*Task objective*:
Duplicate the passage of the concert review below word for word, from "Stage right, the" to "ah zerrr-oh' hook.".

*Reading passage*:

_ _ _ _ _

Stage right, the atonal, sub-atomic, uniquely genius noizes of Nick Zinner try to steal the show. The attention wrestling match is repeatedly won by the woman no-one can take their eyes off. From the outset, seemingly nothing in the universe will obscure the twirling, sometimes face shrouded, bom-bom-bom-BAH-BAH dum-num-nu-num-nooming spectacle that is Karen O. At times, as bedroom anthem follows headphones favourite which begets indie-club hit, it's the songs that distract from our post-anti hero poster girl. Songs, proper songs, songs you can scream along to like 'Pin' or sweetly coo-to like 'Gold Lion'. Songs like 'Zero', that the mere mention of the title has you humming the 'yeh-er ah zerrr-oh' hook.
When Karen sings "I'm bigger than the sound" ('Cheated Hearts') there's a self-aware smirk before she sways and spins, beaming with childish joy and art-cool. See her for what you want her to be: the reassembled dismembered goth, a fashion nerd, Chrissie Hynde from behind and no-one but Karen O in silhouette; bouncing, punching, tumbling... Every iconic yet contrary motion seems as knowing as it does natural and that's what makes her a true star. It's that conflicting mixture of 'is she in control or bonkers?', totally losing her shit before our eyes - that's what sucks us in. The idea she could be one of us punkedly stepping up on stage conflicts with the fact she's something so far removed from anything we could ever be. Yet, pin her down and she'll shape shift, yelling "BRIIXXXXTONN!!!!" or trip over a monitor. That's tripping, alighting the stage, having paraded her way slowly through the photo pit throwing the mic in the front row's faces as they, one by one, sing the 'huh-ooohee woo-ooh-ooh' of 'Cheated Hearts', which of course, results in tingles a-go-go.
Zeitgeist is such an overused word, especially as decades come to an end, but few Noughties bands have truly created a wake for others to try to ride. Sure, their friends Liars, Metric and Les Savy Fav have scorched new ground and dove head first into that grey area where popular culture meets art. Few acts have embodied the creative thrust of Nu New York, re-invented the possibilities of guitar-pop for dance floors or been untouchable icons of style. One minute they're on Jonathan Ross, the next they're in high-brow fashion mags. They take time off to produce tracks for kraut-loving goths, play in metal bands or, yuhknow, make one of the most picture perfect soundtracks you'll ever hear, for Spike Jonze's kid flick Where the Wild Things Are. Whilst the Strokes may have outshone them in the early days, Yeah Yeah Yeahs have constantly evolved, enthralled and inspired, which is something that can be said of very few acts, ever.

_ _ _ _ _

Stored records
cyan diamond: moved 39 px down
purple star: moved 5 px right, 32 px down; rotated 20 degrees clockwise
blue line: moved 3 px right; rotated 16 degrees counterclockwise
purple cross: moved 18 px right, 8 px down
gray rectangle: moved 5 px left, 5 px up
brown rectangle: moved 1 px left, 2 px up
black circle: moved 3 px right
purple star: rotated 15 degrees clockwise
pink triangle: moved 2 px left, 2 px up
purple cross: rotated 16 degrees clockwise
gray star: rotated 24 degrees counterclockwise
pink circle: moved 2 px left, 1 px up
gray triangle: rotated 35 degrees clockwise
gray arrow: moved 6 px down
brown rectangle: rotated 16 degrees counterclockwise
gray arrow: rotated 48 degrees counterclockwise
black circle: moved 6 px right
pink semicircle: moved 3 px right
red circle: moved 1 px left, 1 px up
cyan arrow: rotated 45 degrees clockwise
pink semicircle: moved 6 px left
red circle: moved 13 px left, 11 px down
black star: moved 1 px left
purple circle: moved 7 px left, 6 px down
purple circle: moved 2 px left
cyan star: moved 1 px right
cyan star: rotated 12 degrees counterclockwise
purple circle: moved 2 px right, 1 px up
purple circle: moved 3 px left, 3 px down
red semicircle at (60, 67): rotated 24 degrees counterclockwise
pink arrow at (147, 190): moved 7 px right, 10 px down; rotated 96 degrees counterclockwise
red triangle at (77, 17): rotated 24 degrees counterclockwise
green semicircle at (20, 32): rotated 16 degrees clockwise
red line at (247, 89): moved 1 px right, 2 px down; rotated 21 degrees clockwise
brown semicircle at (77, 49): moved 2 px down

_ _ _ _ _

*Solved exercise*:
Stage right, the atonal, sub-atomic, uniquely genius noizes of Nick Zinner try to steal the show. The attention wrestling match is repeatedly won by the woman no-one can take their eyes off. From the outset, seemingly nothing in the universe will obscure the twirling, sometimes face shrouded, bom-bom-bom-BAH-BAH dum-num-nu-num-nooming spectacle that is Karen O. At times, as bedroom anthem follows headphones favourite which begets indie-club hit, it's the songs that distract from our post-anti hero poster girl. Songs, proper songs, songs you can scream along to like 'Pin' or sweetly coo-to like 'Gold Lion'. Songs like 'Zero', that the mere mention of the title has you humming the 'yeh-er ah zerrr-oh' hook.